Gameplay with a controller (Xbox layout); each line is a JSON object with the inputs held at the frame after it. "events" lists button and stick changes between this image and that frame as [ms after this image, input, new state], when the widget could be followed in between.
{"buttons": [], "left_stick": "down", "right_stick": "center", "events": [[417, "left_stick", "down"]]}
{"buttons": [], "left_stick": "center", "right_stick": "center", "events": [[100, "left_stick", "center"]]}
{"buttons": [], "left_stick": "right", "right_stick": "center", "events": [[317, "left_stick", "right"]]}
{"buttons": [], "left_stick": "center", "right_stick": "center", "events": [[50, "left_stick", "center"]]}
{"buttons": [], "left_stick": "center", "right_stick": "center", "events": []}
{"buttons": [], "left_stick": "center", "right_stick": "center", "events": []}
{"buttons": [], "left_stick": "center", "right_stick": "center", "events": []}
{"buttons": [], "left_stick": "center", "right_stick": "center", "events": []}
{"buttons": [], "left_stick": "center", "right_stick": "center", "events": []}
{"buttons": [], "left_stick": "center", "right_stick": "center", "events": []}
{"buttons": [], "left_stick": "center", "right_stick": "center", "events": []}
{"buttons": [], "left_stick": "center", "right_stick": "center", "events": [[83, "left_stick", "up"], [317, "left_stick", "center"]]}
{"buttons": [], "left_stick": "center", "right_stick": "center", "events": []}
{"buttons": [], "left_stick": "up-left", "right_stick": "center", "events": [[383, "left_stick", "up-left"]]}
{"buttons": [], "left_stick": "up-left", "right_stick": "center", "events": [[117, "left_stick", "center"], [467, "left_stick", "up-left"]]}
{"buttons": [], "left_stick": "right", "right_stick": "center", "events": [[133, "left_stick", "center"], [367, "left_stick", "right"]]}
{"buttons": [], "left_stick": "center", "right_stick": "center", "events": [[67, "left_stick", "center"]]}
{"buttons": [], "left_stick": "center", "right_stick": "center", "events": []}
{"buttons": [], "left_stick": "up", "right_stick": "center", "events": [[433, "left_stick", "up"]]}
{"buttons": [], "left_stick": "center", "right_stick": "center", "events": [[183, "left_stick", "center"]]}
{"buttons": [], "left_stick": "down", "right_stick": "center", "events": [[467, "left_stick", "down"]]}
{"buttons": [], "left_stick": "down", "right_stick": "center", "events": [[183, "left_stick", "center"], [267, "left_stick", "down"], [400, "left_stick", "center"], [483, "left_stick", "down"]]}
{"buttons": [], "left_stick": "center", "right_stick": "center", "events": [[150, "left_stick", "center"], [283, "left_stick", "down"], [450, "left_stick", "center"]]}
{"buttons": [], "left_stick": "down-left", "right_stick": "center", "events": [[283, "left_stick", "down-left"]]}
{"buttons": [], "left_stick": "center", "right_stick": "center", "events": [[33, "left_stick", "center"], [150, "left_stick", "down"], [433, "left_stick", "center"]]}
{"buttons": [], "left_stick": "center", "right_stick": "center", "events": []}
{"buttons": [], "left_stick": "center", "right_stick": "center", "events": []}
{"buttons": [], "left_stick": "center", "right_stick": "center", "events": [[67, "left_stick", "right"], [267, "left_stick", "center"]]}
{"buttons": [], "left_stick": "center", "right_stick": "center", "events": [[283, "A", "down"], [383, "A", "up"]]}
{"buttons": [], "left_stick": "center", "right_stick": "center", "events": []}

________

### TASK INSTRUCTIONS
Write out the data once more, word for word.

### EXPECTED ANSWER
Gameplay with a controller (Xbox layout); each line is a JSON object with the inputs held at the frame after it. "events" lists button and stick changes between this image and that frame as [ms after this image, input, new state], when the widget could be followed in between.
{"buttons": [], "left_stick": "down", "right_stick": "center", "events": [[417, "left_stick", "down"]]}
{"buttons": [], "left_stick": "center", "right_stick": "center", "events": [[100, "left_stick", "center"]]}
{"buttons": [], "left_stick": "right", "right_stick": "center", "events": [[317, "left_stick", "right"]]}
{"buttons": [], "left_stick": "center", "right_stick": "center", "events": [[50, "left_stick", "center"]]}
{"buttons": [], "left_stick": "center", "right_stick": "center", "events": []}
{"buttons": [], "left_stick": "center", "right_stick": "center", "events": []}
{"buttons": [], "left_stick": "center", "right_stick": "center", "events": []}
{"buttons": [], "left_stick": "center", "right_stick": "center", "events": []}
{"buttons": [], "left_stick": "center", "right_stick": "center", "events": []}
{"buttons": [], "left_stick": "center", "right_stick": "center", "events": []}
{"buttons": [], "left_stick": "center", "right_stick": "center", "events": []}
{"buttons": [], "left_stick": "center", "right_stick": "center", "events": [[83, "left_stick", "up"], [317, "left_stick", "center"]]}
{"buttons": [], "left_stick": "center", "right_stick": "center", "events": []}
{"buttons": [], "left_stick": "up-left", "right_stick": "center", "events": [[383, "left_stick", "up-left"]]}
{"buttons": [], "left_stick": "up-left", "right_stick": "center", "events": [[117, "left_stick", "center"], [467, "left_stick", "up-left"]]}
{"buttons": [], "left_stick": "right", "right_stick": "center", "events": [[133, "left_stick", "center"], [367, "left_stick", "right"]]}
{"buttons": [], "left_stick": "center", "right_stick": "center", "events": [[67, "left_stick", "center"]]}
{"buttons": [], "left_stick": "center", "right_stick": "center", "events": []}
{"buttons": [], "left_stick": "up", "right_stick": "center", "events": [[433, "left_stick", "up"]]}
{"buttons": [], "left_stick": "center", "right_stick": "center", "events": [[183, "left_stick", "center"]]}
{"buttons": [], "left_stick": "down", "right_stick": "center", "events": [[467, "left_stick", "down"]]}
{"buttons": [], "left_stick": "down", "right_stick": "center", "events": [[183, "left_stick", "center"], [267, "left_stick", "down"], [400, "left_stick", "center"], [483, "left_stick", "down"]]}
{"buttons": [], "left_stick": "center", "right_stick": "center", "events": [[150, "left_stick", "center"], [283, "left_stick", "down"], [450, "left_stick", "center"]]}
{"buttons": [], "left_stick": "down-left", "right_stick": "center", "events": [[283, "left_stick", "down-left"]]}
{"buttons": [], "left_stick": "center", "right_stick": "center", "events": [[33, "left_stick", "center"], [150, "left_stick", "down"], [433, "left_stick", "center"]]}
{"buttons": [], "left_stick": "center", "right_stick": "center", "events": []}
{"buttons": [], "left_stick": "center", "right_stick": "center", "events": []}
{"buttons": [], "left_stick": "center", "right_stick": "center", "events": [[67, "left_stick", "right"], [267, "left_stick", "center"]]}
{"buttons": [], "left_stick": "center", "right_stick": "center", "events": [[283, "A", "down"], [383, "A", "up"]]}
{"buttons": [], "left_stick": "center", "right_stick": "center", "events": []}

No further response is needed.